LONDON, England – Last week, the UN Secretary General’s Global Crisis Response Group’s report confirmed an unprecedented crisis. It is now a crisis of lack of access to available food, but in six to twelve months’ time, it may well turn into the first global food availability disaster in over 70 years, because of factors including Russia’s war in Ukraine.

The UN estimates that up to 25 million tonnes of grain destined for export remains in storage in Ukraine, with its Black Sea ports blocked and road and rail capacity severely limited.

The World Food Programme has made repeated calls for Russia to allow the re-opening of the ports at Odesa and allow food to flow freely. But they won’t.

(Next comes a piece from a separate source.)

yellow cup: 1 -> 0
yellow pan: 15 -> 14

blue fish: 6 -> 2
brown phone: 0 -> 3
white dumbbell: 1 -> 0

Responsible not only for the deaths of thousands of Ukrainians and suffocating a vibrant economy, president Putin, through his war of choice and territorial ambition, is choosing to level misery and starvation on millions of vulnerable people around the world. Putin cannot be allowed to hold the world’s food supply to ransom, in an attempt to secure the lifting of sanctions that are critical to stopping his brutal war on the innocent people of Ukraine.

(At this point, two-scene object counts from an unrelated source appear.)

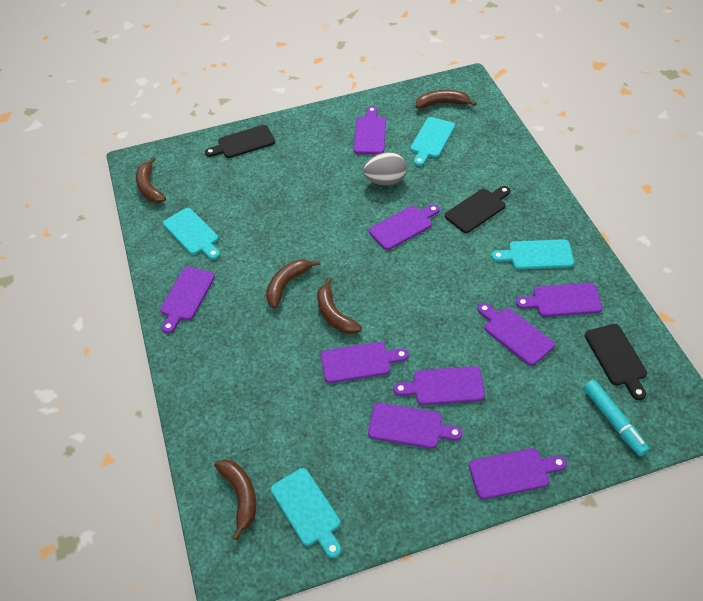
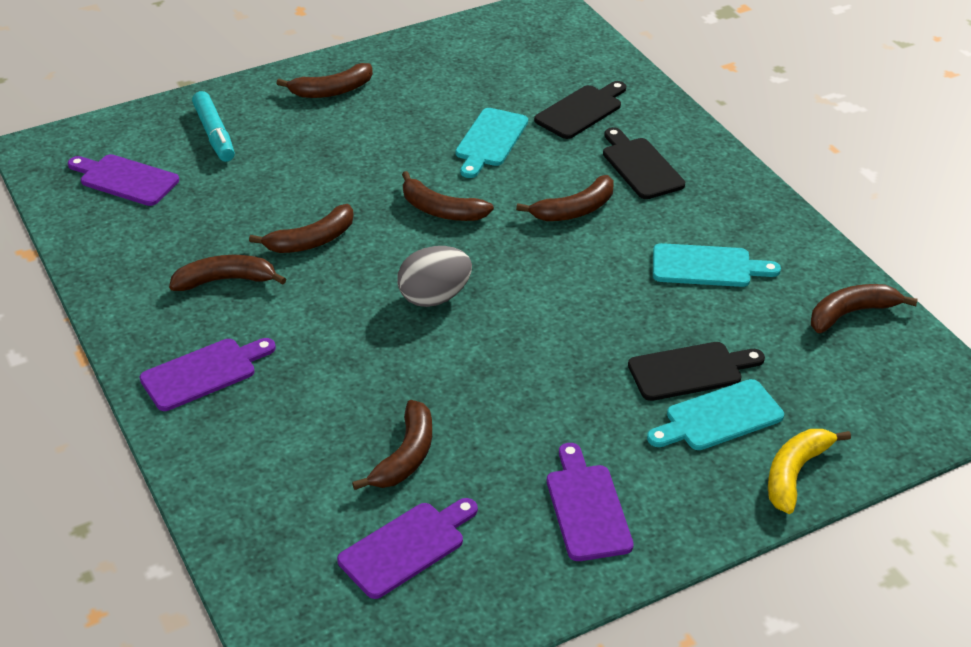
brown banana: 5 -> 7
purple cutting board: 9 -> 4
turquoise cutting board: 4 -> 3
yellow banana: 0 -> 1

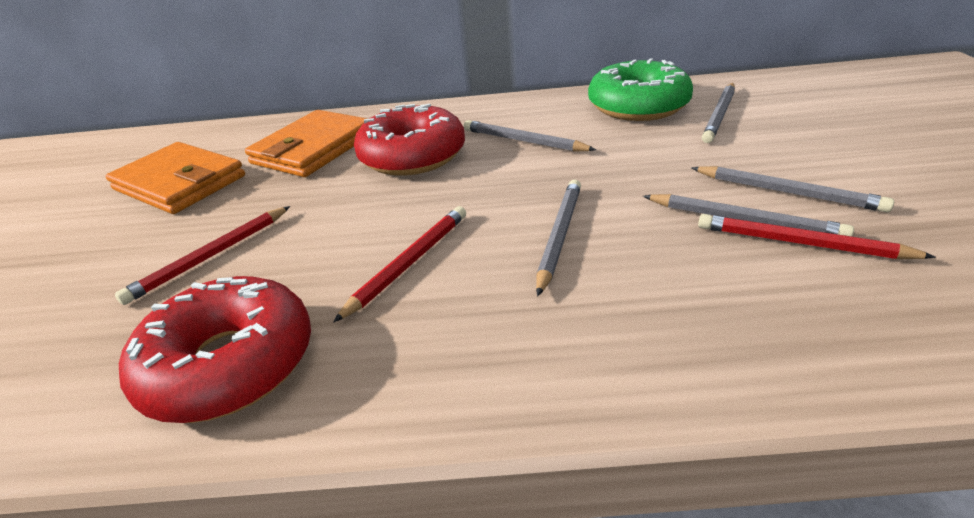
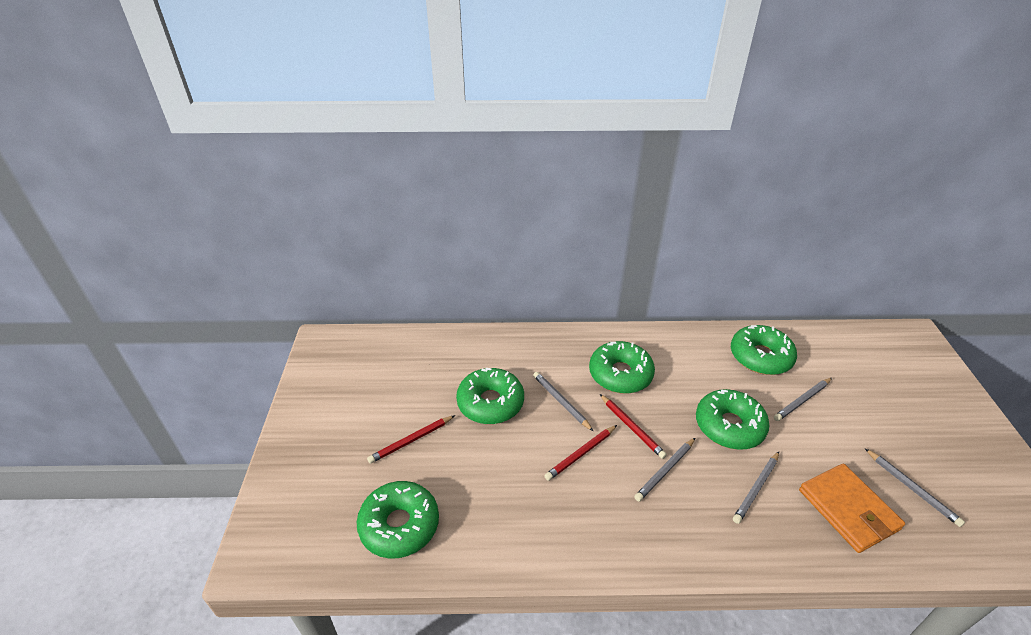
green donut: 1 -> 5
orange wallet: 2 -> 1
red donut: 2 -> 0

Reports from places like Bucha and Irpin revealed evidence that soldiers in the Russian army committed war crimes. We now know that soldiers in the Russian Army are also common thieves – as we heard earlier, there are multiple reports describing how Russia is stealing thousands of tonnes of grain in temporarily-Russian-controlled areas and destroying silos and agricultural equipment.

The UK, working with international partners, is determined to support countries to mitigate the impact on their economies and their people of rising food prices due to Russia’s imperialistic aggression, including by helping Ukraine export its food and play its role as the breadbasket of the world. We are calling on all countries, including in the WTO, to keep food trade flowing. Our sanctions against Russia do not target exports of food supplies for developing countries.

The situation needs a coherent international response. We must avoid competing initiatives that dilute the collective impact. In this regard, we are fully committed to the US Call to Action and Germany’s G7 Global Alliance as ways to achieve this.

We must stand united against Putin’s actions, and with the people of Ukraine who are so bravely standing firm in defence of their own sovereignty.